Le chômage touche particulièrement les jeunes, mais aussi les diplômés. Il s’agit là d’un défi majeur à relever pour le prochain gouvernement.
A ce titre, il faut souligner que les résultats de la présidentielle ont en effet clairement montré que les jeunes ont tourné le dos aux partis politiques classiques, et, de fait, leur choix s'est porté sur un candidat indépendant lors du scrutin présidentiel.
En plus de cette épineuse problématique du chômage, il faudra aussi améliorer le quotidien d'une population dont le pouvoir d'achat a été grevé aussi lourdement par le niveau de l'inflation, aggravé par la dépréciation du dinar tunisien vis-à-vis des devises étrangères (euro, dollar, etc.), ainsi que la déterioration des services sociaux de base, tels que la santé ou encore l'éducation.
L’autre défi à relever l'est vis-à-vis du principal bailleur de fonds du pays depuis quelques années, soit le Fonds monétaire international (FMI): il est relatif à la réduction du déficit budgétaire, plombé par la masse salariale.

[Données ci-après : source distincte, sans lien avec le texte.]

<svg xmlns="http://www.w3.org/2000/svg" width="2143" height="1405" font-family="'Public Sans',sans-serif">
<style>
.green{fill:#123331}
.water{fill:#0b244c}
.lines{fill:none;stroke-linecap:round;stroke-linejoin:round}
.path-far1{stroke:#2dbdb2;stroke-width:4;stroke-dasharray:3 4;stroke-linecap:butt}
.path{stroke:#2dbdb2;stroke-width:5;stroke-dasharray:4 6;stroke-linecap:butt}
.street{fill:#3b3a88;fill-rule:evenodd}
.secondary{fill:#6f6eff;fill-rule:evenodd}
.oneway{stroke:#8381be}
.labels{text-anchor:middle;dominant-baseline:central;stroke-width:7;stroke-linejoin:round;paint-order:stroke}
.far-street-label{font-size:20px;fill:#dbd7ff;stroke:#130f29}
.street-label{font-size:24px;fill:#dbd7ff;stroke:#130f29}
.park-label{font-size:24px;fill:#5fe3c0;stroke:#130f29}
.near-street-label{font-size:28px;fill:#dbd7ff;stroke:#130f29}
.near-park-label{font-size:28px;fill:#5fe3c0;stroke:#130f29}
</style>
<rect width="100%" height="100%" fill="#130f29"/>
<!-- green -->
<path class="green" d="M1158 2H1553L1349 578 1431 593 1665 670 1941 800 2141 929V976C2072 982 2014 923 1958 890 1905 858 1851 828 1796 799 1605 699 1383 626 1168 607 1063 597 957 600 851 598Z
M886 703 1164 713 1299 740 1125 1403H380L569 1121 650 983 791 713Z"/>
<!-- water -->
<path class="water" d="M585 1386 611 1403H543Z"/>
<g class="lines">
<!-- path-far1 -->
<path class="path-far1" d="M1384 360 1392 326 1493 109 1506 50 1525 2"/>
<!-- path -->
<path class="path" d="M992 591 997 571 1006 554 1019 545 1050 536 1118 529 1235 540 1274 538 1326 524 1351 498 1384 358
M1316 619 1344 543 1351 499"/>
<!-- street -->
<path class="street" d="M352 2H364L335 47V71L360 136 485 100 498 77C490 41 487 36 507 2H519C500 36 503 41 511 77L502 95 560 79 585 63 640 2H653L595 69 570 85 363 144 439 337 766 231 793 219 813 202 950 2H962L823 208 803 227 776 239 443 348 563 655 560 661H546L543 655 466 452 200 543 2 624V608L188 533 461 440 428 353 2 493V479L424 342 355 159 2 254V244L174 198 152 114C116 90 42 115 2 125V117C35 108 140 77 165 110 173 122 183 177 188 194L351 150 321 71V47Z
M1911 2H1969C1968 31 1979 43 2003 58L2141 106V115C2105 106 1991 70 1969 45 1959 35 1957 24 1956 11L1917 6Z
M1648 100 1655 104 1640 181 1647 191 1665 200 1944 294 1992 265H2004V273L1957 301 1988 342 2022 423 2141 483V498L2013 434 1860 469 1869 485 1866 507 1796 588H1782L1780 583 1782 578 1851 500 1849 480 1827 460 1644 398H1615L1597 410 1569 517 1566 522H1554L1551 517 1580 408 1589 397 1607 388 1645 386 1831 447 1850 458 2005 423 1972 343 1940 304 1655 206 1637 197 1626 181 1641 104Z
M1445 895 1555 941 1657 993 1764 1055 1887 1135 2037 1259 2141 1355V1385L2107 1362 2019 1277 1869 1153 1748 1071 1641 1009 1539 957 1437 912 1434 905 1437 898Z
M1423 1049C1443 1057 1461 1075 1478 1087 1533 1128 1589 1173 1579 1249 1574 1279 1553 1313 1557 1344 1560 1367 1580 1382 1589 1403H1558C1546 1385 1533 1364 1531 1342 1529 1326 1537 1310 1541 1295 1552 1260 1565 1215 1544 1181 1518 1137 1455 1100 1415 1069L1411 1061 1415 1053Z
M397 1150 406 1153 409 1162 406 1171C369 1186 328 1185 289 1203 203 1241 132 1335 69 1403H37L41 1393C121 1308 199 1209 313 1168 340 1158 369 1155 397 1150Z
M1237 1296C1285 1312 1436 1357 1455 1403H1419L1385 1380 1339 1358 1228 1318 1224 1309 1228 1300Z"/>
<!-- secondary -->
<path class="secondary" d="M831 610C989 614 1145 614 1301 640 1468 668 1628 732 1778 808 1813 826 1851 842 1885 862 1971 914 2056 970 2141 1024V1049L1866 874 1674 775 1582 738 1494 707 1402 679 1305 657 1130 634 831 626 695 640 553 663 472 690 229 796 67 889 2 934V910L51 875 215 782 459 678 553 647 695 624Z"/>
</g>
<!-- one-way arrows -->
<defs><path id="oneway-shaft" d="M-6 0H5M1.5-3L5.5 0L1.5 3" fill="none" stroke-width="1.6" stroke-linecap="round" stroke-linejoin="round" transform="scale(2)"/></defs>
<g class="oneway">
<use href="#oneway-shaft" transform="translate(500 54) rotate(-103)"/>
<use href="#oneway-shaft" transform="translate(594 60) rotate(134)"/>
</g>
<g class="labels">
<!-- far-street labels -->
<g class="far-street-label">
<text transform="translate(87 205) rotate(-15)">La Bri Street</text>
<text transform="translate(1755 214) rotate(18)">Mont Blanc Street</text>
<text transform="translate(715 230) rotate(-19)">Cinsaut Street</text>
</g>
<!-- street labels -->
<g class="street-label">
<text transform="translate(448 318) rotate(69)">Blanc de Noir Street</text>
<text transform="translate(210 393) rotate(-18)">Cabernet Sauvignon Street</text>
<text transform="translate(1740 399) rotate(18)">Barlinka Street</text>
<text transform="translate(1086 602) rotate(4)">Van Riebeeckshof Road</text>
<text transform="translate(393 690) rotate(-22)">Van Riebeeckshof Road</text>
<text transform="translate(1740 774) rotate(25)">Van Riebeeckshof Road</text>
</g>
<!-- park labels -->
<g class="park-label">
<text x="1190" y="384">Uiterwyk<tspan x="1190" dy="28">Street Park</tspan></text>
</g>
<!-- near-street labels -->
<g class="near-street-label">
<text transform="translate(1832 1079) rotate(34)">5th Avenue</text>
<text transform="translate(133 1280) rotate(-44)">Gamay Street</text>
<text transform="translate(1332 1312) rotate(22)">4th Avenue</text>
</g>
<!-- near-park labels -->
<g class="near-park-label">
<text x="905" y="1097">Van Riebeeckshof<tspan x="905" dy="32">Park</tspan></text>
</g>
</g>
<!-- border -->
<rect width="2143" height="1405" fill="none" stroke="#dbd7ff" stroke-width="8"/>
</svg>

En effet, sur un budget global de 47 milliards de dinars au titre de 2019, la masse salariale engrange à elle seule 19 milliards de dinars, soit 40,42% du budget, qui représente lui 40% du PIB. En conséquence, il ne reste pas grand-chose pour faire face aux investissements publics, au remboursement du service de la dette, lequel se retrouve de plus en plus conséquent, ainsi qu'aux transferts sociaux.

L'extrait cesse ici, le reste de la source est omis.